[Items from a dataset]
┄┄┄┄┄┄
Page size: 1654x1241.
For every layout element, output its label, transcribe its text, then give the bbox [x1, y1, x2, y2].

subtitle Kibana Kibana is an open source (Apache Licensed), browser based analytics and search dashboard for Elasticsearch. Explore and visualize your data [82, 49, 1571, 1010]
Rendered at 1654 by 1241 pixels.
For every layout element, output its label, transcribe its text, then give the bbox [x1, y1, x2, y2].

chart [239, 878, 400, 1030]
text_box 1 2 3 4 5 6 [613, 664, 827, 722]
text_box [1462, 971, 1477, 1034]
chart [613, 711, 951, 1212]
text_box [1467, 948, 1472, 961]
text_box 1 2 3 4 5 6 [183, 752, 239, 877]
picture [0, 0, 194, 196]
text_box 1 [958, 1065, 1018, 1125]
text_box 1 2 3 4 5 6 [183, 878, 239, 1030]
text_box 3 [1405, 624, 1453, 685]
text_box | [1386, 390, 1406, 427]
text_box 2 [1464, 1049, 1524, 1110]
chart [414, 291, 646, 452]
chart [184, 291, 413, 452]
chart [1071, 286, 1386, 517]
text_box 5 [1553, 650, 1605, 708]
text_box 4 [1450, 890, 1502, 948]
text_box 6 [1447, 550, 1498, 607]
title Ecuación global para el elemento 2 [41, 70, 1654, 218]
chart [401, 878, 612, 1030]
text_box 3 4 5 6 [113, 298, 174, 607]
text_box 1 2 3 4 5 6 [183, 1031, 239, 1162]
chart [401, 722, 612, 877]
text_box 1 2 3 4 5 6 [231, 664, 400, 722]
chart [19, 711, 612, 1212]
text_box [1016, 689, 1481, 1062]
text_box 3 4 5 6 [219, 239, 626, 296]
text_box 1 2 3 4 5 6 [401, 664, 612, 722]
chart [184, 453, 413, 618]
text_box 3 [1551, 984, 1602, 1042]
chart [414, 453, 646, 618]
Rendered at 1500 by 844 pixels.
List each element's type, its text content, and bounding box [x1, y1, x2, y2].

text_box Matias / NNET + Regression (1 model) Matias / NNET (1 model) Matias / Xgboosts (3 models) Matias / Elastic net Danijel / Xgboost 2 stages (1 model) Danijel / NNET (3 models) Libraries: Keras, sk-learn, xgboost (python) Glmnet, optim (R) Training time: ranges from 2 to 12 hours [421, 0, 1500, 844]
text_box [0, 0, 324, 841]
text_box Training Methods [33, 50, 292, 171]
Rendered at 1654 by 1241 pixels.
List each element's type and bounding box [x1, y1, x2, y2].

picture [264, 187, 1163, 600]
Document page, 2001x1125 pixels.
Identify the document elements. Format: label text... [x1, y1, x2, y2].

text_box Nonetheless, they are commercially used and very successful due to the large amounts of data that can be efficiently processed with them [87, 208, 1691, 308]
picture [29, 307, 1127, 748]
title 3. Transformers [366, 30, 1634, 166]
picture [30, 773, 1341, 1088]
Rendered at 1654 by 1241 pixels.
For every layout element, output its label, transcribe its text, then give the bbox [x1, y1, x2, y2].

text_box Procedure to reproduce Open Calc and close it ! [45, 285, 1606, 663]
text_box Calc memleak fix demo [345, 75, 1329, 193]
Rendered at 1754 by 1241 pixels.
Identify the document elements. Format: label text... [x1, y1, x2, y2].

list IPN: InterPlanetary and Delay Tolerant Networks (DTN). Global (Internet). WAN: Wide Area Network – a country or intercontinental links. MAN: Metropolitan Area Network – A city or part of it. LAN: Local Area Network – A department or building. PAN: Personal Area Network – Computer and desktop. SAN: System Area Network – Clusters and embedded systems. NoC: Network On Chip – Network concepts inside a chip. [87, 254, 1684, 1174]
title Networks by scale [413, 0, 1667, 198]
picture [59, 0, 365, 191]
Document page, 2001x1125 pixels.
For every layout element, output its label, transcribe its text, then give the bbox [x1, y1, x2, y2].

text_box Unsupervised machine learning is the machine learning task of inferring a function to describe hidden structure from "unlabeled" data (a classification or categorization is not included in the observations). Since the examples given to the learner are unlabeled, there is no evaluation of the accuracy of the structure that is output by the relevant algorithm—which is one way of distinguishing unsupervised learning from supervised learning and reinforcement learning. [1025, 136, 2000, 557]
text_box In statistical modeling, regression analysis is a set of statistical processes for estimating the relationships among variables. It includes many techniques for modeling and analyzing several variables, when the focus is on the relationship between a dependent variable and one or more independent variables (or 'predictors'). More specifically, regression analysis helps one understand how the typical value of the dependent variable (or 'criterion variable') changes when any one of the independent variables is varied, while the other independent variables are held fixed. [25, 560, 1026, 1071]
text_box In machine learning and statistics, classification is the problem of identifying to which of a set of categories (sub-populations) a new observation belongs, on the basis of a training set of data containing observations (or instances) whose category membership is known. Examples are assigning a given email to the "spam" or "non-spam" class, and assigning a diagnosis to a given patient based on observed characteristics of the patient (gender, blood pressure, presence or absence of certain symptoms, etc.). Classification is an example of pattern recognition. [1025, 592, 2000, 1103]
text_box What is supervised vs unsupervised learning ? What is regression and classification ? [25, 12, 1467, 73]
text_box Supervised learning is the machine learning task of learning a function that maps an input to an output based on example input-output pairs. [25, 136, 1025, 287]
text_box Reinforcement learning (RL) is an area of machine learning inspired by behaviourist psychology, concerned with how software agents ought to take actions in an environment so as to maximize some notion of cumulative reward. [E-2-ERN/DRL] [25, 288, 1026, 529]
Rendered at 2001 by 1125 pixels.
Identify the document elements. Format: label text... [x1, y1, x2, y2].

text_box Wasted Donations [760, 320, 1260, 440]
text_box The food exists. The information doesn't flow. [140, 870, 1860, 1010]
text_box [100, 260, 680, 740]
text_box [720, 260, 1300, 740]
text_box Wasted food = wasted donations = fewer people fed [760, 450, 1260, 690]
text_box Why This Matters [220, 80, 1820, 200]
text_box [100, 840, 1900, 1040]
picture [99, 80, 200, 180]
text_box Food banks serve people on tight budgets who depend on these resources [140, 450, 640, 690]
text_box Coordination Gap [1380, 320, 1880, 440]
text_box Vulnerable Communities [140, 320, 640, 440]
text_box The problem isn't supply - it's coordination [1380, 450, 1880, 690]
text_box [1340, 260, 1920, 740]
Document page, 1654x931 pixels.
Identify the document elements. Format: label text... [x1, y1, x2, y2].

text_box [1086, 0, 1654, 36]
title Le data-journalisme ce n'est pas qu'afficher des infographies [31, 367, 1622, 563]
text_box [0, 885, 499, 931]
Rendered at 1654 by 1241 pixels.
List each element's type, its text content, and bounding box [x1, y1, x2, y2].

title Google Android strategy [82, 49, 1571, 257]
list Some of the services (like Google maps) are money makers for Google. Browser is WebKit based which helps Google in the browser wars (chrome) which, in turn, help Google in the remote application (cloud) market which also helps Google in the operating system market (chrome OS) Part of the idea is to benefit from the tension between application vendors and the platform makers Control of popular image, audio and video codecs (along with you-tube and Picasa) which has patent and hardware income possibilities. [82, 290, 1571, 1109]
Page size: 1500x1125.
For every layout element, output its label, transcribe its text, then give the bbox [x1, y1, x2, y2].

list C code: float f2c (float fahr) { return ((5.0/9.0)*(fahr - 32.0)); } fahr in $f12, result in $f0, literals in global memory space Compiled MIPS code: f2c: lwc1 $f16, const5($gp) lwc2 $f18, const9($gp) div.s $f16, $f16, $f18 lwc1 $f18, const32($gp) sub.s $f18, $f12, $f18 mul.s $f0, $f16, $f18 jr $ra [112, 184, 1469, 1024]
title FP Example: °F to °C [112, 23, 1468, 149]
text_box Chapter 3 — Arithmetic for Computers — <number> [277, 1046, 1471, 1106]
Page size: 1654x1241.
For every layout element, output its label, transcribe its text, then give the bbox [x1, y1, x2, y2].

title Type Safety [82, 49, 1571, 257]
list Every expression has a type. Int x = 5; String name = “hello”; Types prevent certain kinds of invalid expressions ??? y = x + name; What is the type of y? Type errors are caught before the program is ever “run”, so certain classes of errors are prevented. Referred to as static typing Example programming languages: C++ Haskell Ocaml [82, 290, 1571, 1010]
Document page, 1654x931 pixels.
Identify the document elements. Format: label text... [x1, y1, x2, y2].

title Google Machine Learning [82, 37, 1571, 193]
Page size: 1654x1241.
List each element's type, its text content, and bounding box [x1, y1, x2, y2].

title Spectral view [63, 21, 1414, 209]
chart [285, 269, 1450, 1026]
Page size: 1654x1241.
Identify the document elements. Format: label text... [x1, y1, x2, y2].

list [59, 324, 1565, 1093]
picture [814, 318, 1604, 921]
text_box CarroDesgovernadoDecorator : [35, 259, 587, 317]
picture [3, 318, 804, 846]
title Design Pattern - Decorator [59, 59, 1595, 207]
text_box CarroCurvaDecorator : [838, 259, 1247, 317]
┄┄┄┄┄┄
# [WHAT IS NEEDED]
Put the stretch of the records from their start through the line that contains "subtitle Kibana Kibana" into a Markdown table with the columns "No." and "Line", numbering each row and leaving out blank lines.

# [RESULT OF THIS EXERCISE]
| No. | Line |
|---|---|
| 1 | Page size: 1654x1241. |
| 2 | For every layout element, output its label, transcribe its text, then give the bbox [x1, y1, x2, y2]. |
| 3 | subtitle Kibana Kibana is an open source (Apache Licensed), browser based analytics and search dashboard for Elasticsearch. Explore and visualize your data [82, 49, 1571, 1010] |